I don't say history repeats itself, but I do think there is a somber lesson in history, and that is that those who feel that they are secure, those who are not willing to work in the summer and in the winter, those who are not willing to prepare themselves for hard days ahead, have suffered in history the inevitable result. This is a difficult time. I think the United States is going to pass more difficult times in 1961, 1962, 1963, and 1964. The next President of the United States is going to have to meet a crisis in Berlin, in the early days of his administration. He is going to have to meet a position in the Formosa Straits with an increasingly dangerous and belligerent Chinese Communist government. I think the job of the next President will be more difficult, more burdensome, more responsible than it has been in any administration since the time of Lincoln. But in the last 4 years I have traveled to every State in the Union, and I have visited every part of this country, and I have the greatest possible confidence in it. We have a productive strength which is unequaled. We have a form of government which every person in the world around us would most like to live under, given their free choice. We represent, in my judgment, the way of the future. I do not regard us as an extinct flowering of human experience. I regard us as the place where everyone ultimately wants to be. And if there is any lesson of the last 10 years in history, it is in Eastern Europe and in Africa, the same force has been at work, in Eastern Europe against the Communists, in Africa against the Western colonial powers, and what is it?
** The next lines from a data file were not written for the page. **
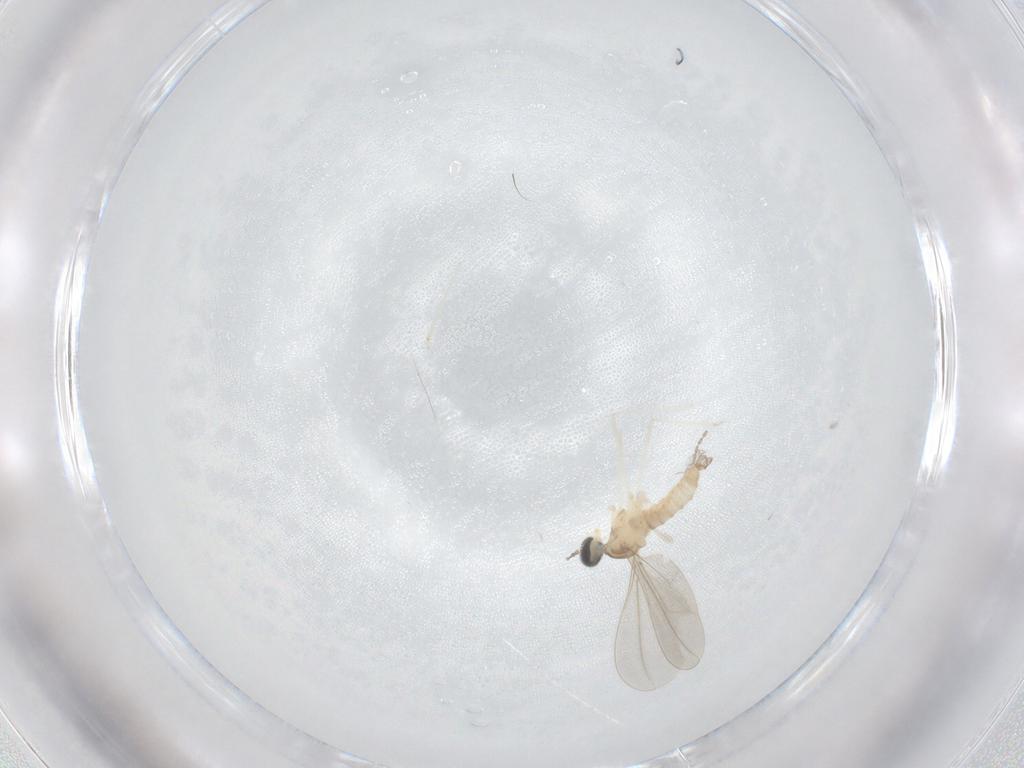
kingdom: Animalia
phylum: Arthropoda
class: Insecta
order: Diptera
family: Cecidomyiidae
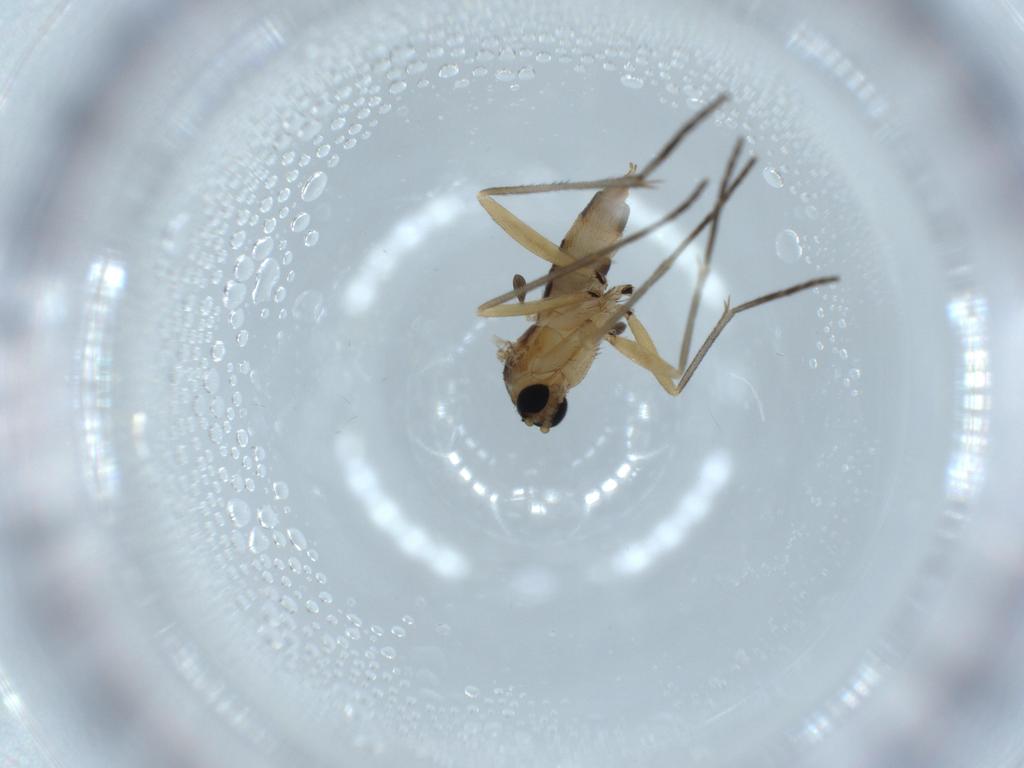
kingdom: Animalia
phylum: Arthropoda
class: Insecta
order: Diptera
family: Sciaridae
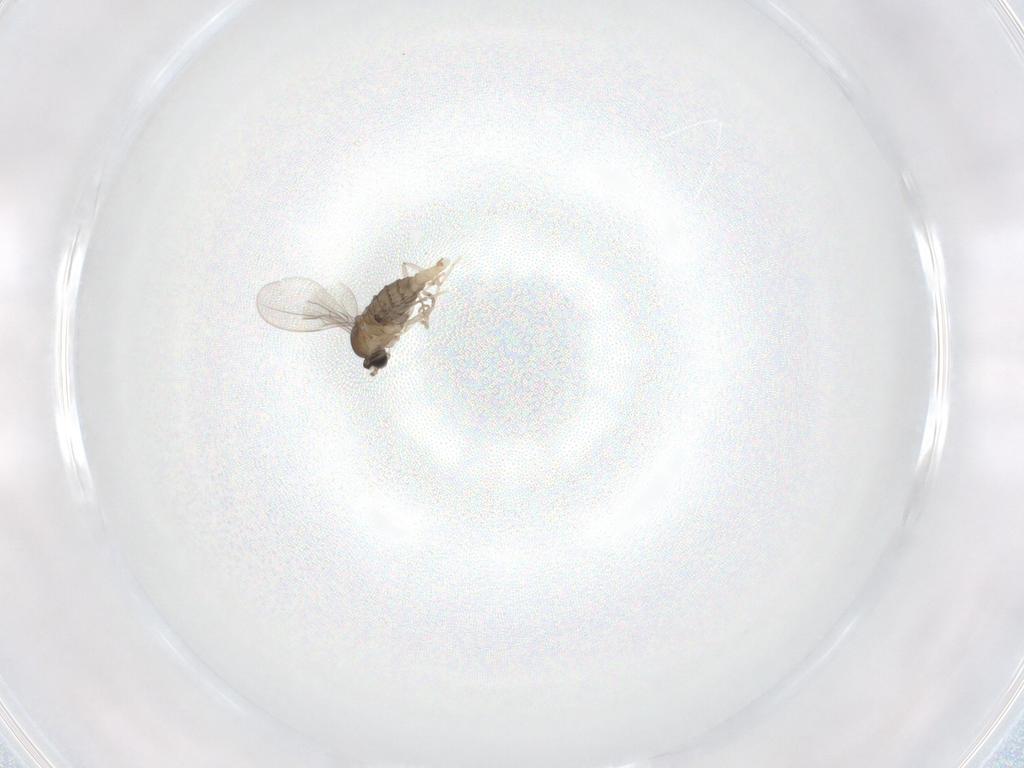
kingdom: Animalia
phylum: Arthropoda
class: Insecta
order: Diptera
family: Cecidomyiidae
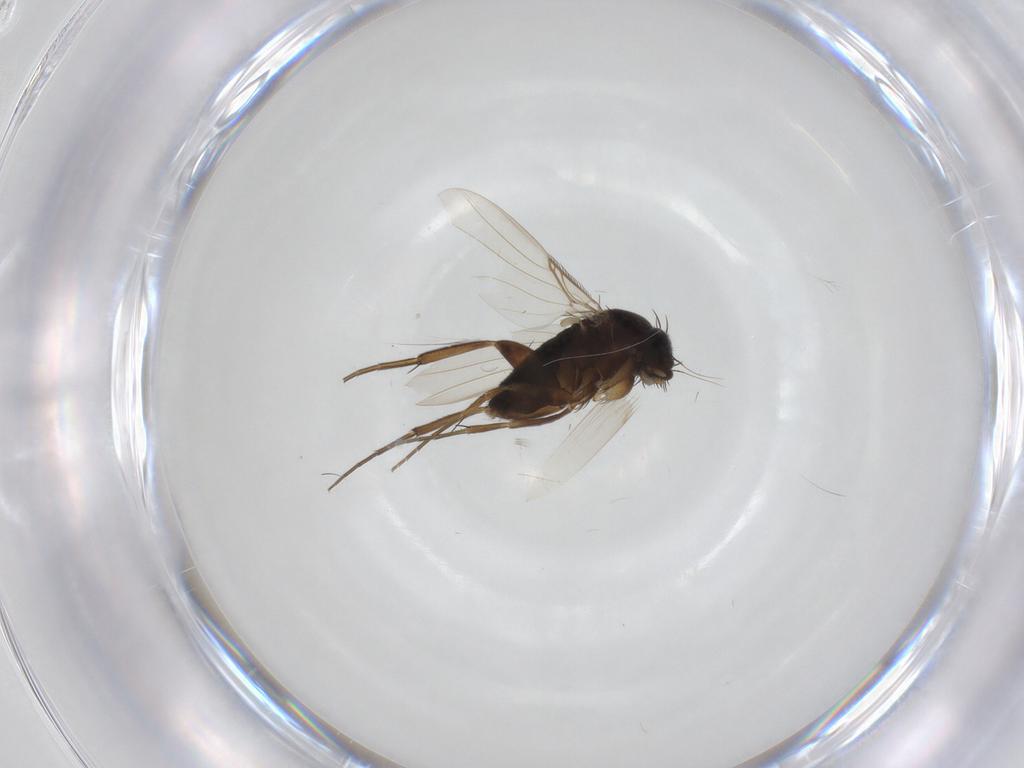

The desire to be free and independent. This is the greatest and most heartening event in world history. It shows that ultimately the Communist experiment is bound to fail, because these people are not determined to gain their freedom in order to lose it. What I think is important for us is to associate ourselves with that great historical movement. I think in the last decade the United States has lost its image around the world as a friend of freedom. We have often allied ourselves with dictatorships which are on the way out. I think we should raise the standard of freedom as we always did.
Thomas Jefferson said the disease of liberty is catching. I think it is catching in our time and I want it to spread the world over. Our function is to maintain its vitality here, maintain our example here, so that as it starts to spread throughout the world, we will be the nucleus of a great army of people the globe around who desire to follow the same road we follow.
I ask your help in this campaign. I think we can win it here in the State of New York. [Applause.]